“Even though the little voice is still there shouting ‘fraud’, ‘imposter’ at regular intervals, I’ve realised that I’ve often been able to succeed, even when the voice is loud…”
I’m Group Managing Director for ThoughtWorks across the Asia-Pacific region, which currently includes offices across Singapore, China and Australia. I work closely with our clients located in and serviced by these offices to help them obtain a sustained competitive position through the innovative application of software. I also work closely with our country Managing Directors (MD) to oversee our operational results and the strategic evolution and expansion of our business across those regions.
I joined ThoughtWorks in 2006 for the opportunity to engage with a variety of leading organisations, as well as to collaborate with dedicated, talented and passionate people who love what they do and are engaged with and curious about the world around them.
My background is in project, programme and change management in a variety of industries. Prior to taking on the Group MD role, I was MD of Australia, and before that played a number consulting roles for clients in Australia, Hong Kong, Singapore and India as well as management team roles in both India and Australia. Before joining ThoughtWorks, I spent over ten years leading initiatives in Australia, the UK and The Netherlands.
What was the key thing that helped you get to where you are today?

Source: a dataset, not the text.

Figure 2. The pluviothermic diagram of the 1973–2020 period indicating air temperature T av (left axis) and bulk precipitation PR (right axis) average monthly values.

A healthy sense of skepticism, and perspective on the work that I do. One of my sister’s is a medical doctor, the other a veterinarian. My parents were both teachers. If they screw up, people or animals die, or young minds are ruined forever … in my field, that’s not really a thing. While I’m driven to be get the best results I can, this perspective allows me to take the risks necessary to keep things moving.
I love reading. It’s one of my favourite leisure activities. This is also a challenge, as it means I somewhat resent reading some work-related books (at least the ones where they feel like work) …

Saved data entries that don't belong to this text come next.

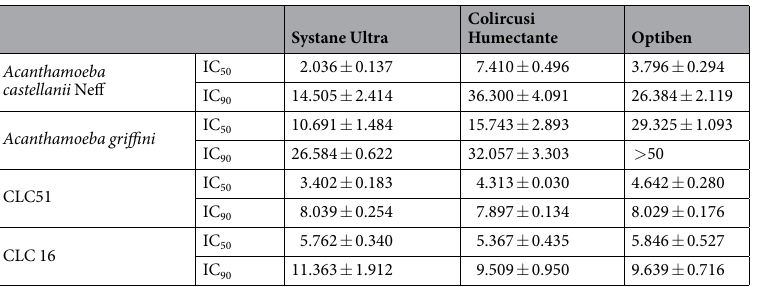
Table 3. Activity of Colircusi Humectante, Systane Ultra and Optiben against different strains of Acanthamoeba IC 50 (%) and IC 90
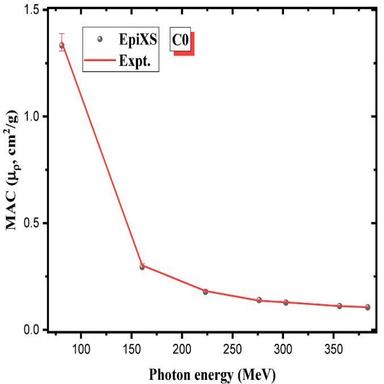
Comparison of experimental and theoretically calculated MAC values with error bars.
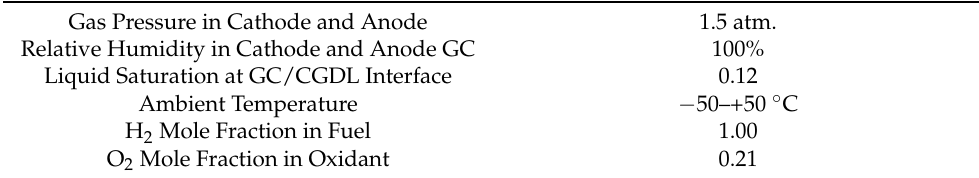
Table 5. Operating conditions of the base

Do you set boundaries? If yes, which is the most important one?
Yes, but for me there’s not an absolute priority or a strict set of boundaries. Instead they change and adapt as my life and work changes, and as my own reserves change over time. I just try to make sure I know what they are – and that I share them with others where appropriate and helpful in setting expectations.
How do you cope with self-doubt? How do you cope with imposter syndrome?

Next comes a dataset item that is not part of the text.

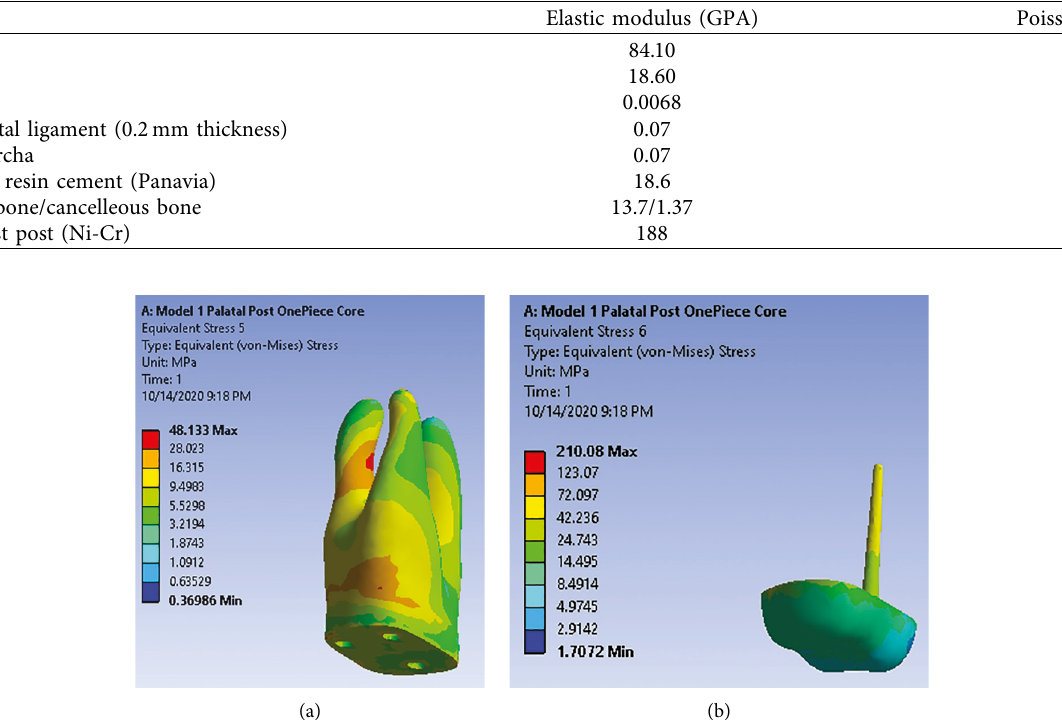
Figure 2: (a) Stress distribution pattern in dentin under 480 (N) along model 1. (b) Stress distribution pattern in post-core under 480 (N) along model 1.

Realising that so many people suffer from it helps! Even though the little voice is still there shouting ‘fraud’, ‘imposter’ at regular intervals, I’ve realised that I’ve often been able to succeed, even when the voice is loud, so I’ve been able – to an extent – to disconnect my fear of being ‘found out’ from success somewhat. It’s hard to explain …
What have you learnt during your career to increase your resilience?
If you need to, hide in the toilets at conferences, just to get the few minutes of alone time; that allows you to go out and speak to people again.